I have a printer which I use to print checks, important docs etc. 
lately it has been printing black dots on all documents. 

I have a Brother HL2070n
and a Lexmark 232e

they are bother doing the same thing they are also hooked up to 2 seperate computers. 


What can I check for to resolve this issue and where is it located. 


Thanks


----------



## godspeeed

Look for any kind of pattern in the dots.

If there is a horizontal pattern, like a dot every 25mm could refer to a dust or a scratch on your drum (thats just an exemple).

If there is no pattern at all consider the following:

Dust on your grid, 

you can resolve this by cleaning the drum with compressed air but make sure that the machine is unplugged and that it will stay unplugged for at least 30 minutes because static can cause fire hazard.

Leaking toner,

Err... You will need a new toner for this one.



Now I dont know about the lexmark machine if it is ink or laser but If you have two laser machine in the same office with the same problem consider checking the level of humidity in the air. Since laser printing technologies use electromagnetic fields to apply toner on the paper, a high static room can influence the quality of printing, including dots on page, patterns in print, even full black pages.

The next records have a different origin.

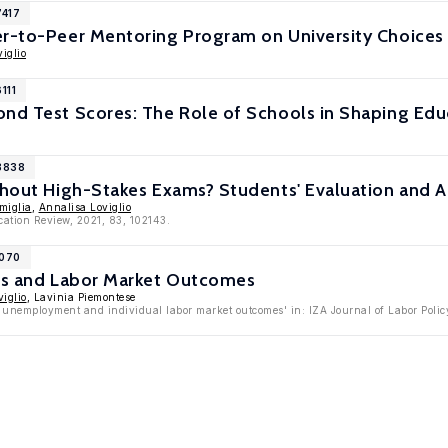
7417
er-to-Peer Mentoring Program on University Choice
iglio
111
ond Test Scores: The Role of Schools in Shaping Ed
13838
thout High-Stakes Exams? Students' Evaluation and 
miglia
,
Annalisa Loviglio
cation Review, 2021, 83, 102143.
9070
ons and Labor Market Outcomes
iglio
, Lavinia Piemontese
 unemployment and individual labor market outcomes' in: IZA Journal of Labor Policy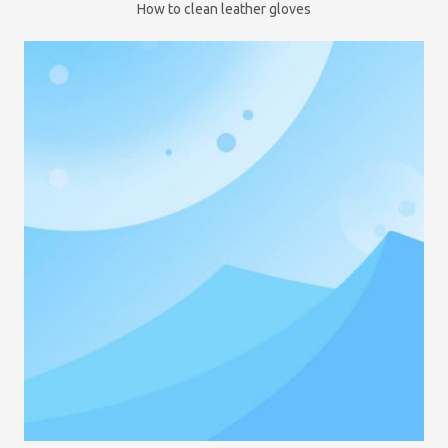
How to clean leather gloves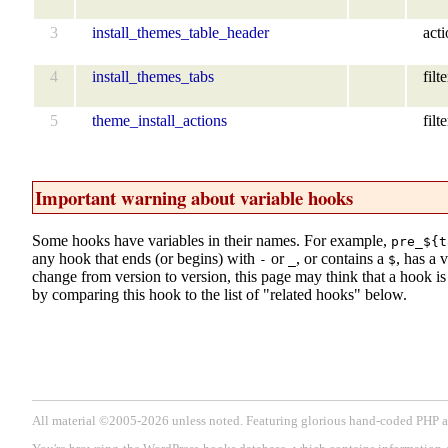
3
install_themes_table_header
act
4
install_themes_tabs
filte
5
theme_install_actions
filte
Important warning about variable hooks
Some hooks have variables in their names. For example,
pre_${t
any hook that ends (or begins) with
or
, or contains a
, has a 
-
_
$
change from version to version, this page may think that a hook is d
by comparing this hook to the list of "related hooks" below.
All material ©2005-2026 unless noted. Featuring glorious hand-coded PH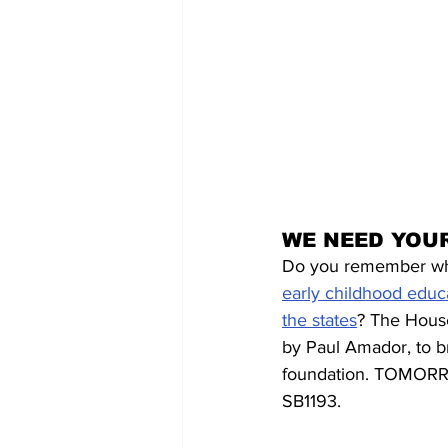
WE NEED YOUR
Do you remember wh
early childhood educ
the states
? The House
by Paul Amador, to b
foundation. TOMORRO
SB1193. 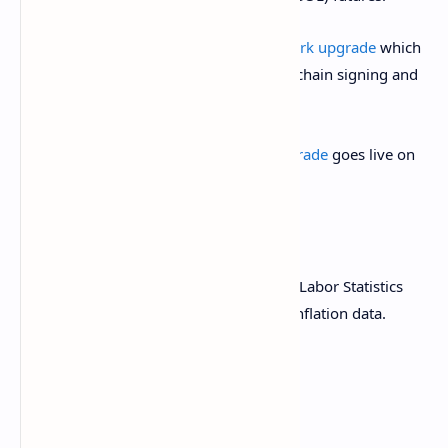
March 18:
Zano
(ZANO)
hard fork network upgrade
which
activates “ETH Signature support for off-chain signing and
asset operations.”
March 20:
Pascal hard fork network upgrade
goes live on
the BNB Smart Chain (BSC) mainnet.
Macro
March 13, 8:30 a.m.: The U.S. Bureau of Labor Statistics
(BLS) releases February producer price inflation data.
Core PPI MoM Est. 0.3% vs. Prev. 0.3%
Core PPI YoY Est. 3.6% vs. Prev. 3.6%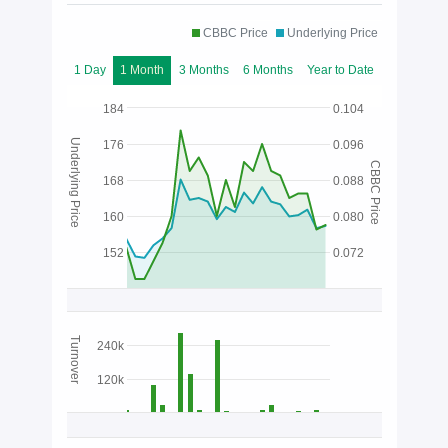
CBBC Price
Underlying Price
1 Day
1 Month
3 Months
6 Months
Year to Date
184
0.104
Underlying Price
176
0.096
CBBC Price
168
0.088
160
0.080
152
0.072
Turnover
240k
120k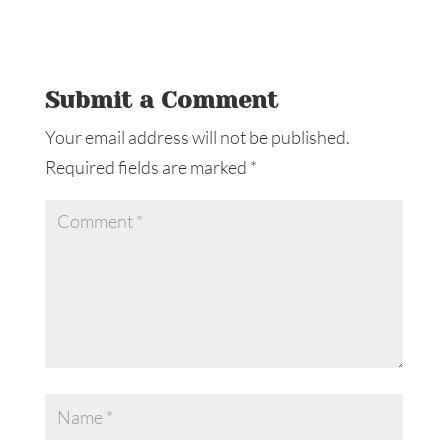
Submit a Comment
Your email address will not be published.
Required fields are marked
*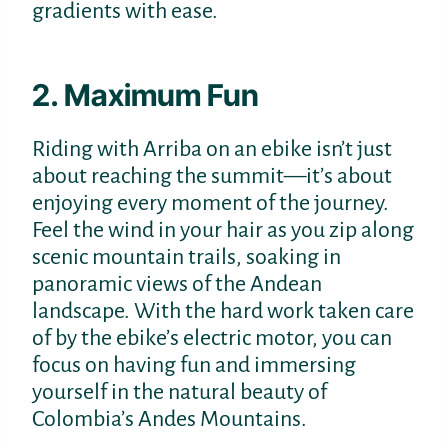
gradients with ease.
2. Maximum Fun
Riding with Arriba on an ebike isn’t just
about reaching the summit—it’s about
enjoying every moment of the journey.
Feel the wind in your hair as you zip along
scenic mountain trails, soaking in
panoramic views of the Andean
landscape. With the hard work taken care
of by the ebike’s electric motor, you can
focus on having fun and immersing
yourself in the natural beauty of
Colombia’s Andes Mountains.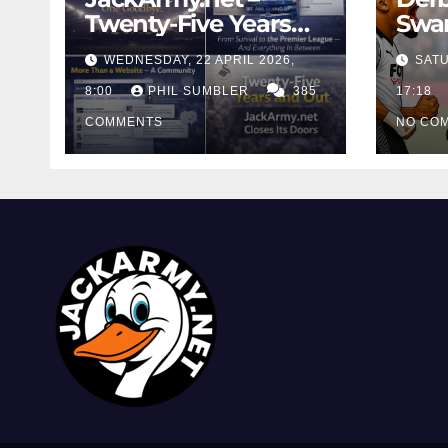
Twenty-Five Years
Swan
And Out
Cont
WEDNESDAY, 22 APRIL 2026,
SATU
Cutt
8:00
PHIL SUMBLER
385
Swa
17:18
COMMENTS
NO CO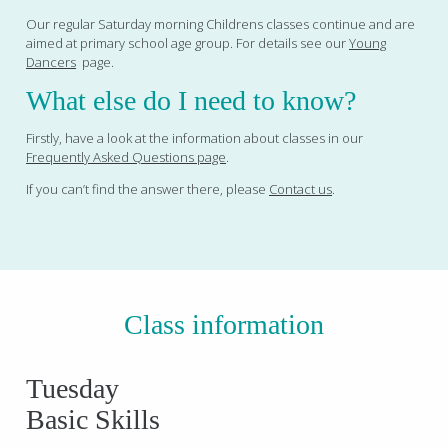
Our regular Saturday morning Childrens classes continue and are
aimed at primary school age group. For details see our
Young
Dancers
page.
What else do I need to know?
Firstly, have a look at the information about classes in our
Frequently Asked Questions page
.
If you can’t find the answer there, please
Contact us
.
Class information
Tuesday
Basic Skills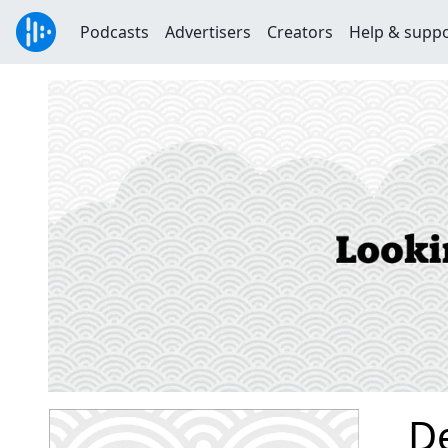
Podcasts
Advertisers
Creators
Help & supp
D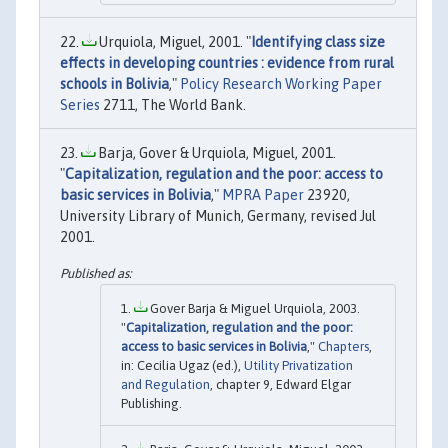
Urquiola, Miguel, 2001. "
Identifying class size
effects in developing countries : evidence from rural
schools in Bolivia
,"
Policy Research Working Paper
Series
2711, The World Bank.
Barja, Gover & Urquiola, Miguel, 2001.
"
Capitalization, regulation and the poor: access to
basic services in Bolivia
,"
MPRA Paper
23920,
University Library of Munich, Germany, revised Jul
2001.
Gover Barja & Miguel Urquiola, 2003.
"
Capitalization, regulation and the poor:
access to basic services in Bolivia
,"
Chapters
,
in: Cecilia Ugaz (ed.),
Utility Privatization
and Regulation
, chapter 9, Edward Elgar
Publishing.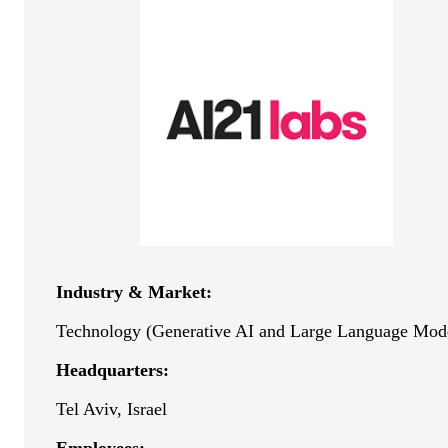
Industry & Market:
Technology (Generative AI and Large Language Mod
Headquarters:
Tel Aviv, Israel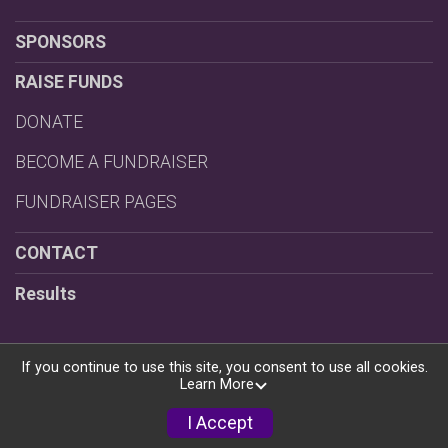
SPONSORS
RAISE FUNDS
DONATE
BECOME A FUNDRAISER
FUNDRAISER PAGES
CONTACT
Results
If you continue to use this site, you consent to use all cookies.
Learn More
Powered by RunSignup, © 2026
Privacy Policy
I Accept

Keep me updated on this one


----------



## GrTech2009

There are 4 dots about 25 mm apart but they are vertical not horizontal. I tried cleaning the drum as best as I could but it still has the dots. I also swapped toners from another brother 2070n and it still has the dots. 

I switched the drums also and I got no dots. So this one is resolved Thanks.


----------



## godspeeed

great.


----------



## GrTech2009

I just found out that we have replaced the drum on this printer about 3 times in 6 months what do you think could be causing such frequent drum damage. Aren't these Drums suppose to last for several years?


----------



## godspeeed

The use of unsupported media I would say. Using paper with staples attached to them, sheets with punched holes, paper too thick etc. Drum can also be damaged by contact with direct light, or if was cleaned with alcohol or windex or other cleaning products.

If there is damage on the drum you will be able to see it if you take the drum out.


----------



## GrTech2009

hole punched paper was being used in this printer in addition to thick paper for printing out checks. 

This issue has been resolved thanks to you.


----------